Selon l'Agence de protection de l'environnement (EPA), ces changements pourraient entraîner une économie de "2,4 milliards de dollars" pour les consommateurs et les entreprises. L'une des mesures autorise plusieurs secteurs à continuer à utiliser des équipements ayant recours aux HFC, qui étaient pourtant censés être progressivement éliminés. Parallèlement, certaines obligations de réparation des fuites de ces gaz pour les transporteurs sont suspendues.
Contestation des organisations environnementales
Lee Zeldin, responsable de l'EPA, a critiqué ce qu'il appelle une "course frénétique et irresponsable" par les précédentes administrations pour réduire l'usage de ces réfrigérants. Les HFC, introduits dans les années 1990 pour remplacer des substances destructrices pour l'ozone, sont désormais décriés pour leur impact sur le réchauffement climatique.
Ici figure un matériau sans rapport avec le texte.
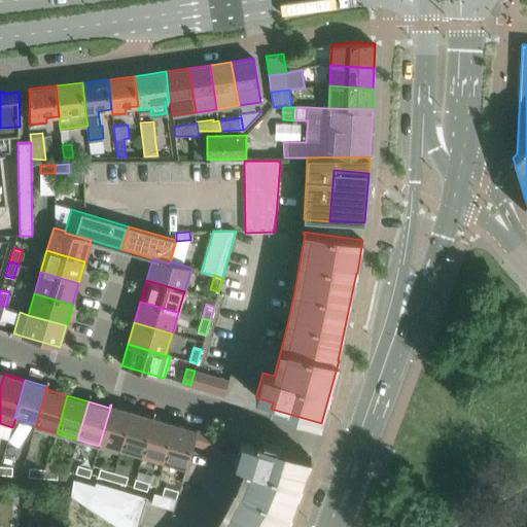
[(111,405),(99,446),(100,446),(101,443),(121,449),(133,412),(111,405)]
Malgré ces justifications, plusieurs organisations environnementales, dont le Natural Resources Defense Council, s'élèvent contre cette politique. David Doniger met en garde : cette mesure pourrait "nuire aux consommateurs et au climat", tout en diminuant la compétitivité des États-Unis sur le marché mondial des réfrigérants écologiques.
L’administration Trump dérégule à tout-va
Les critiques émanent également du secteur industriel. Stephen Yurek, directeur de l’Air-Conditioning, Heating and Refrigeration Institute (AHRI), estime que ces mesures pourraient même générer une hausse des prix. Il prédit que plutôt que de réduire les coûts des réfrigérants, cette règle pourrait paradoxalement entraîner une escalade, impactant ainsi les coûts de maintenance et les finances des consommateurs.
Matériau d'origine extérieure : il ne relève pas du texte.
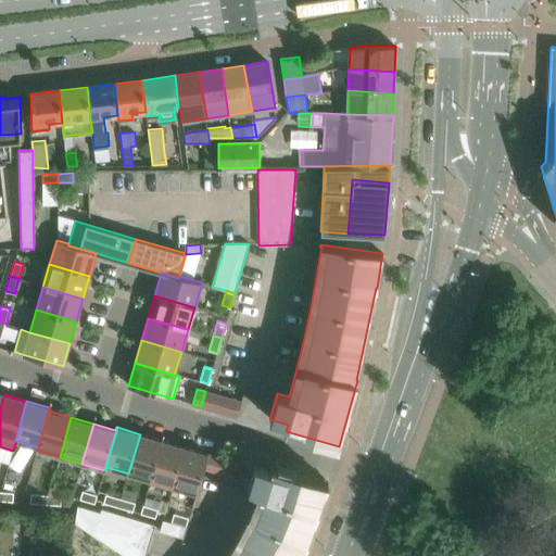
[(163,441),(140,434),(128,474),(151,480),(163,441)]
David Ortega, spécialiste en économie alimentaire à l’Université du Michigan, souligne qu'aucune de ces mesures ne semble réellement contribuer à faire baisser les prix des produits alimentaires. Il estime que les événements climatiques extrêmes conduits par le changement climatique continueront d'affecter la production agricole, aggravant ainsi l'inflation alimentaire sur le long terme.
Cette décision s'inscrit dans un programme plus vaste de dérégulation environnementale promu par l'administration Trump, déjà teinté de mesures favorables aux énergies fossiles et opposé à diverses politiques climatiques.